* Brief:
Could you return the entries from the line with "class: Liliopsida" up to and including the line with "locality: Moist bank", repeating those lines exactly?

═════ Extracted records

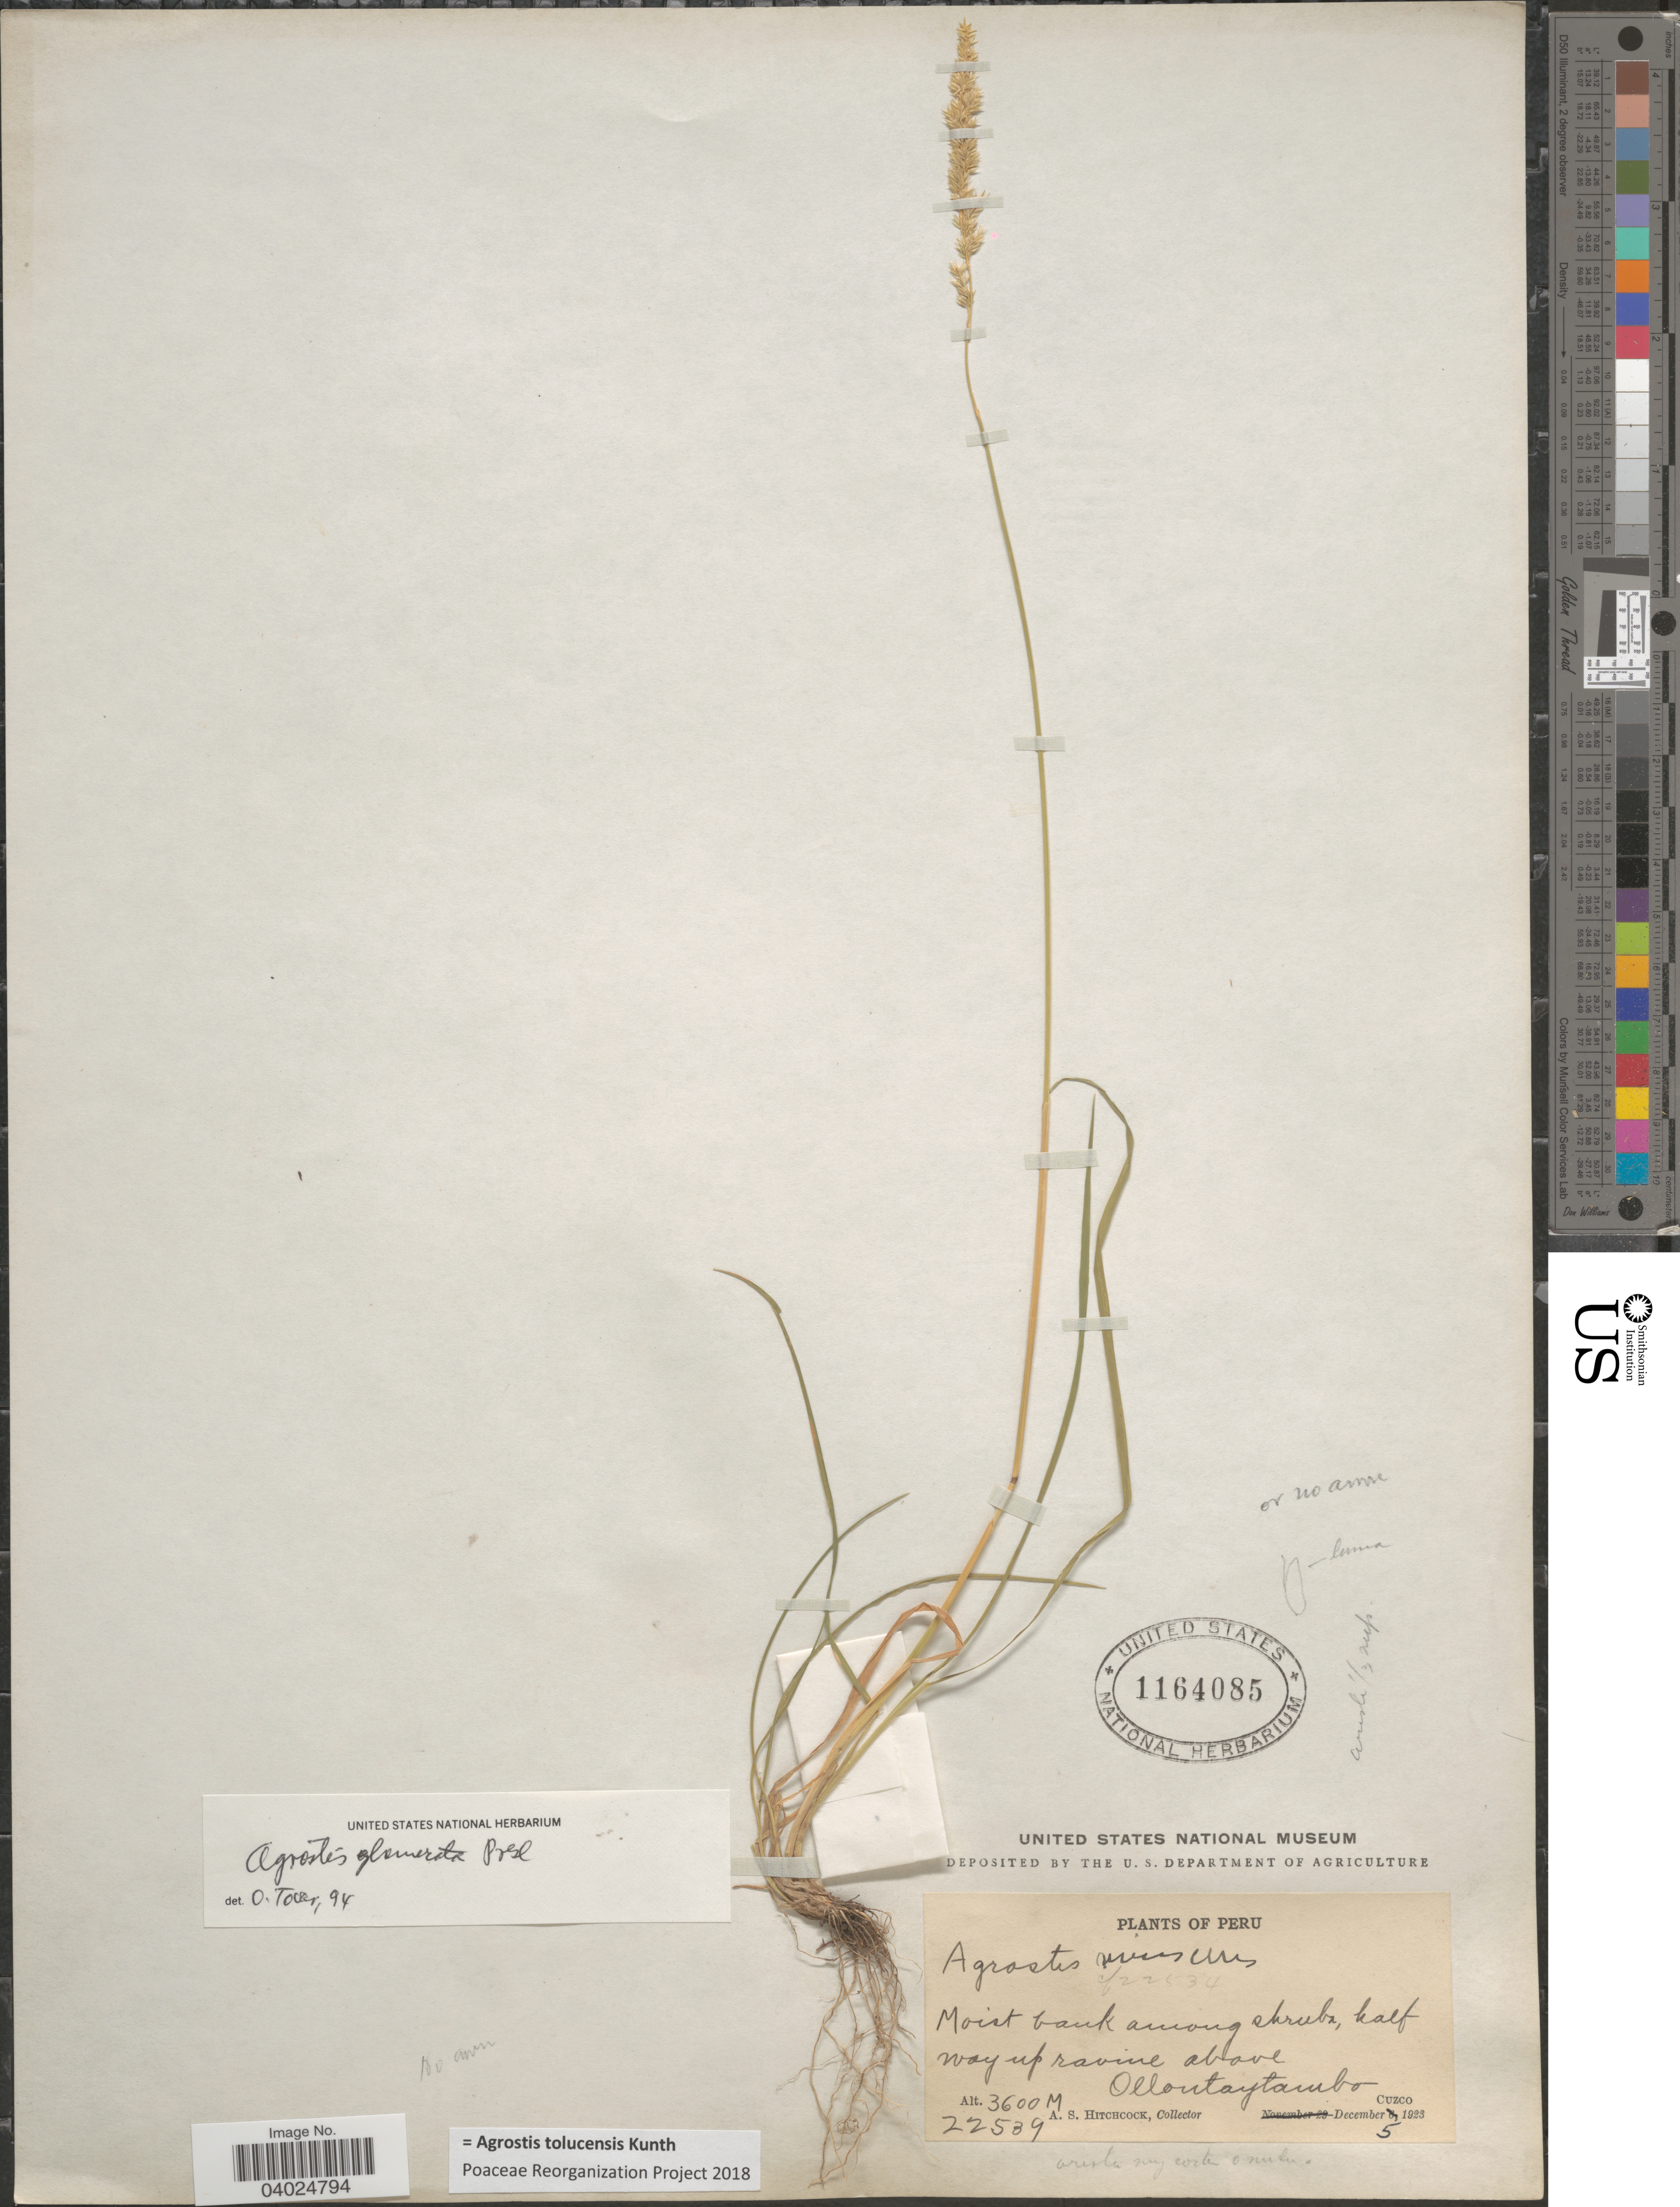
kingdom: Plantae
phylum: Tracheophyta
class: Liliopsida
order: Poales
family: Poaceae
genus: Agrostis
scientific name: Agrostis tolucensis Kunth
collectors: A. S. Hitchcock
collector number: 22539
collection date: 1923-12-05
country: Peru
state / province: Cusco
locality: Moist bank among shrubs, half way up ravine above Ollontaytambo. Cuzco.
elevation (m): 3600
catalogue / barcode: US 1164085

══════════

* The completed task:
class: Liliopsida
order: Poales
family: Poaceae
genus: Agrostis
scientific name: Agrostis tolucensis Kunth
collectors: A. S. Hitchcock
collector number: 22539
collection date: 1923-12-05
country: Peru
state / province: Cusco
locality: Moist bank among shrubs, half way up ravine above Ollontaytambo. Cuzco.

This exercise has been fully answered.